[DATA IN THIS EXERCISE]
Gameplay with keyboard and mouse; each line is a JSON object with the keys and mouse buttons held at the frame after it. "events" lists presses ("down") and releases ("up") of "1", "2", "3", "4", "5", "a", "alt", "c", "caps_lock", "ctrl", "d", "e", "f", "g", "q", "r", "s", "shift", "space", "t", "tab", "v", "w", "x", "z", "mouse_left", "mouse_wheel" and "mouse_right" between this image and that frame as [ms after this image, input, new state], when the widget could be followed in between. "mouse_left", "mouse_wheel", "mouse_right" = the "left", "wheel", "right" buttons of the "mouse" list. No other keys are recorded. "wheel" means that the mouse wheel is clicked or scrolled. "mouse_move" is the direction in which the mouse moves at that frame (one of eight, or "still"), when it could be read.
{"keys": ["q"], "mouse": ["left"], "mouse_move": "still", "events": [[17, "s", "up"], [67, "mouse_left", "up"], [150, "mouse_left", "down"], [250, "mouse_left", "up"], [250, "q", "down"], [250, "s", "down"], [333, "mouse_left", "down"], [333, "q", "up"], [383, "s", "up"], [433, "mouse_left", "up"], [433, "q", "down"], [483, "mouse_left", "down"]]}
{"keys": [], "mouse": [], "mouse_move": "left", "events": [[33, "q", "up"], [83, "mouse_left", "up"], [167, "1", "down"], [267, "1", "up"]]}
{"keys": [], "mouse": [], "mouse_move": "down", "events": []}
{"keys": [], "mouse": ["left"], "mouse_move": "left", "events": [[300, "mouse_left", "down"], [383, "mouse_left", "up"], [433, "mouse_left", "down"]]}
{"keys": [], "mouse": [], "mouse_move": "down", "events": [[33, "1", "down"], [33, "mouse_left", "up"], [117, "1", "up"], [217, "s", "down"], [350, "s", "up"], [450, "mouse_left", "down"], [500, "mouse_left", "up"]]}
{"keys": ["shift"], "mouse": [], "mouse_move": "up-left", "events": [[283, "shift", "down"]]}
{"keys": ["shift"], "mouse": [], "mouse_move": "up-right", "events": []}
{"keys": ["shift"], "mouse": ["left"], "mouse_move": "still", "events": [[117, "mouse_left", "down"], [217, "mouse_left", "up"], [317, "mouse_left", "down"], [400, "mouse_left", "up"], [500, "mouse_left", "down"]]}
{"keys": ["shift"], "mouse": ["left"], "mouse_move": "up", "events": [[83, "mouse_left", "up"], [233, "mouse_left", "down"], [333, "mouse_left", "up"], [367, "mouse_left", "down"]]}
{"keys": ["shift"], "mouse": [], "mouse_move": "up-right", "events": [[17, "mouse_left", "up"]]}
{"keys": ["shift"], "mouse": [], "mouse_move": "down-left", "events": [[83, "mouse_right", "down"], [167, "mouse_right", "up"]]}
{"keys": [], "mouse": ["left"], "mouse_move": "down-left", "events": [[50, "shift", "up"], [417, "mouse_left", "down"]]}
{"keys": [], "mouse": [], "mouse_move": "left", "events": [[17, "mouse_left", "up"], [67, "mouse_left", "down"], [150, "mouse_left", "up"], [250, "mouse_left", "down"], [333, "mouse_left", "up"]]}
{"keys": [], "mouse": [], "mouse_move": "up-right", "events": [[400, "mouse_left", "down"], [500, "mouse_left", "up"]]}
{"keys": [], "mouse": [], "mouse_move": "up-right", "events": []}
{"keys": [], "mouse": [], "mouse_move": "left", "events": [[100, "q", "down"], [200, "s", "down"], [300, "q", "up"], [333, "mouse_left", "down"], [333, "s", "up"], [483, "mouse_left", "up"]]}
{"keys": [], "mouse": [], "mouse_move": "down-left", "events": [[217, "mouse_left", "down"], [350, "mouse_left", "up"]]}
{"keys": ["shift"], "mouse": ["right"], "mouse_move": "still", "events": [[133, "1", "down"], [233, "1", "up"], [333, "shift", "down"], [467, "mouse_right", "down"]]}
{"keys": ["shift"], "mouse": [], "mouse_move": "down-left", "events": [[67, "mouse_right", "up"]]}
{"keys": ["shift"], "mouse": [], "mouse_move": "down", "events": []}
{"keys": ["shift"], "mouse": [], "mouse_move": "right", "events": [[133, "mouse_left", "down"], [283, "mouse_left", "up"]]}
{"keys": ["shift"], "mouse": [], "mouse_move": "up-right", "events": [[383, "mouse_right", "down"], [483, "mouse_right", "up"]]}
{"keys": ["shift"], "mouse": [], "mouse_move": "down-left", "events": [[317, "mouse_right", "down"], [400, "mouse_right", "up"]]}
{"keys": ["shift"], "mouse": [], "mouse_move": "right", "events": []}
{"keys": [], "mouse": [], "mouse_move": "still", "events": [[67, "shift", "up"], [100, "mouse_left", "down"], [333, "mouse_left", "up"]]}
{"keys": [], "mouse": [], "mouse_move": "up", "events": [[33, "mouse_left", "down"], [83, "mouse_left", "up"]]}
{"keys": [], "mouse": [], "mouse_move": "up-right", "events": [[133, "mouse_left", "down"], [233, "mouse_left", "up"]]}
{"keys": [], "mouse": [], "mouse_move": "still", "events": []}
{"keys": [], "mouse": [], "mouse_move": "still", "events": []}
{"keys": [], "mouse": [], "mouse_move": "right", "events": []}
[/DATA IN THIS EXERCISE]
• BRIEF:
Every entry should be restated word for word.

• YOUR RESPONSE:
Gameplay with keyboard and mouse; each line is a JSON object with the keys and mouse buttons held at the frame after it. "events" lists presses ("down") and releases ("up") of "1", "2", "3", "4", "5", "a", "alt", "c", "caps_lock", "ctrl", "d", "e", "f", "g", "q", "r", "s", "shift", "space", "t", "tab", "v", "w", "x", "z", "mouse_left", "mouse_wheel" and "mouse_right" between this image and that frame as [ms after this image, input, new state], when the widget could be followed in between. "mouse_left", "mouse_wheel", "mouse_right" = the "left", "wheel", "right" buttons of the "mouse" list. No other keys are recorded. "wheel" means that the mouse wheel is clicked or scrolled. "mouse_move" is the direction in which the mouse moves at that frame (one of eight, or "still"), when it could be read.
{"keys": ["q"], "mouse": ["left"], "mouse_move": "still", "events": [[17, "s", "up"], [67, "mouse_left", "up"], [150, "mouse_left", "down"], [250, "mouse_left", "up"], [250, "q", "down"], [250, "s", "down"], [333, "mouse_left", "down"], [333, "q", "up"], [383, "s", "up"], [433, "mouse_left", "up"], [433, "q", "down"], [483, "mouse_left", "down"]]}
{"keys": [], "mouse": [], "mouse_move": "left", "events": [[33, "q", "up"], [83, "mouse_left", "up"], [167, "1", "down"], [267, "1", "up"]]}
{"keys": [], "mouse": [], "mouse_move": "down", "events": []}
{"keys": [], "mouse": ["left"], "mouse_move": "left", "events": [[300, "mouse_left", "down"], [383, "mouse_left", "up"], [433, "mouse_left", "down"]]}
{"keys": [], "mouse": [], "mouse_move": "down", "events": [[33, "1", "down"], [33, "mouse_left", "up"], [117, "1", "up"], [217, "s", "down"], [350, "s", "up"], [450, "mouse_left", "down"], [500, "mouse_left", "up"]]}
{"keys": ["shift"], "mouse": [], "mouse_move": "up-left", "events": [[283, "shift", "down"]]}
{"keys": ["shift"], "mouse": [], "mouse_move": "up-right", "events": []}
{"keys": ["shift"], "mouse": ["left"], "mouse_move": "still", "events": [[117, "mouse_left", "down"], [217, "mouse_left", "up"], [317, "mouse_left", "down"], [400, "mouse_left", "up"], [500, "mouse_left", "down"]]}
{"keys": ["shift"], "mouse": ["left"], "mouse_move": "up", "events": [[83, "mouse_left", "up"], [233, "mouse_left", "down"], [333, "mouse_left", "up"], [367, "mouse_left", "down"]]}
{"keys": ["shift"], "mouse": [], "mouse_move": "up-right", "events": [[17, "mouse_left", "up"]]}
{"keys": ["shift"], "mouse": [], "mouse_move": "down-left", "events": [[83, "mouse_right", "down"], [167, "mouse_right", "up"]]}
{"keys": [], "mouse": ["left"], "mouse_move": "down-left", "events": [[50, "shift", "up"], [417, "mouse_left", "down"]]}
{"keys": [], "mouse": [], "mouse_move": "left", "events": [[17, "mouse_left", "up"], [67, "mouse_left", "down"], [150, "mouse_left", "up"], [250, "mouse_left", "down"], [333, "mouse_left", "up"]]}
{"keys": [], "mouse": [], "mouse_move": "up-right", "events": [[400, "mouse_left", "down"], [500, "mouse_left", "up"]]}
{"keys": [], "mouse": [], "mouse_move": "up-right", "events": []}
{"keys": [], "mouse": [], "mouse_move": "left", "events": [[100, "q", "down"], [200, "s", "down"], [300, "q", "up"], [333, "mouse_left", "down"], [333, "s", "up"], [483, "mouse_left", "up"]]}
{"keys": [], "mouse": [], "mouse_move": "down-left", "events": [[217, "mouse_left", "down"], [350, "mouse_left", "up"]]}
{"keys": ["shift"], "mouse": ["right"], "mouse_move": "still", "events": [[133, "1", "down"], [233, "1", "up"], [333, "shift", "down"], [467, "mouse_right", "down"]]}
{"keys": ["shift"], "mouse": [], "mouse_move": "down-left", "events": [[67, "mouse_right", "up"]]}
{"keys": ["shift"], "mouse": [], "mouse_move": "down", "events": []}
{"keys": ["shift"], "mouse": [], "mouse_move": "right", "events": [[133, "mouse_left", "down"], [283, "mouse_left", "up"]]}
{"keys": ["shift"], "mouse": [], "mouse_move": "up-right", "events": [[383, "mouse_right", "down"], [483, "mouse_right", "up"]]}
{"keys": ["shift"], "mouse": [], "mouse_move": "down-left", "events": [[317, "mouse_right", "down"], [400, "mouse_right", "up"]]}
{"keys": ["shift"], "mouse": [], "mouse_move": "right", "events": []}
{"keys": [], "mouse": [], "mouse_move": "still", "events": [[67, "shift", "up"], [100, "mouse_left", "down"], [333, "mouse_left", "up"]]}
{"keys": [], "mouse": [], "mouse_move": "up", "events": [[33, "mouse_left", "down"], [83, "mouse_left", "up"]]}
{"keys": [], "mouse": [], "mouse_move": "up-right", "events": [[133, "mouse_left", "down"], [233, "mouse_left", "up"]]}
{"keys": [], "mouse": [], "mouse_move": "still", "events": []}
{"keys": [], "mouse": [], "mouse_move": "still", "events": []}
{"keys": [], "mouse": [], "mouse_move": "right", "events": []}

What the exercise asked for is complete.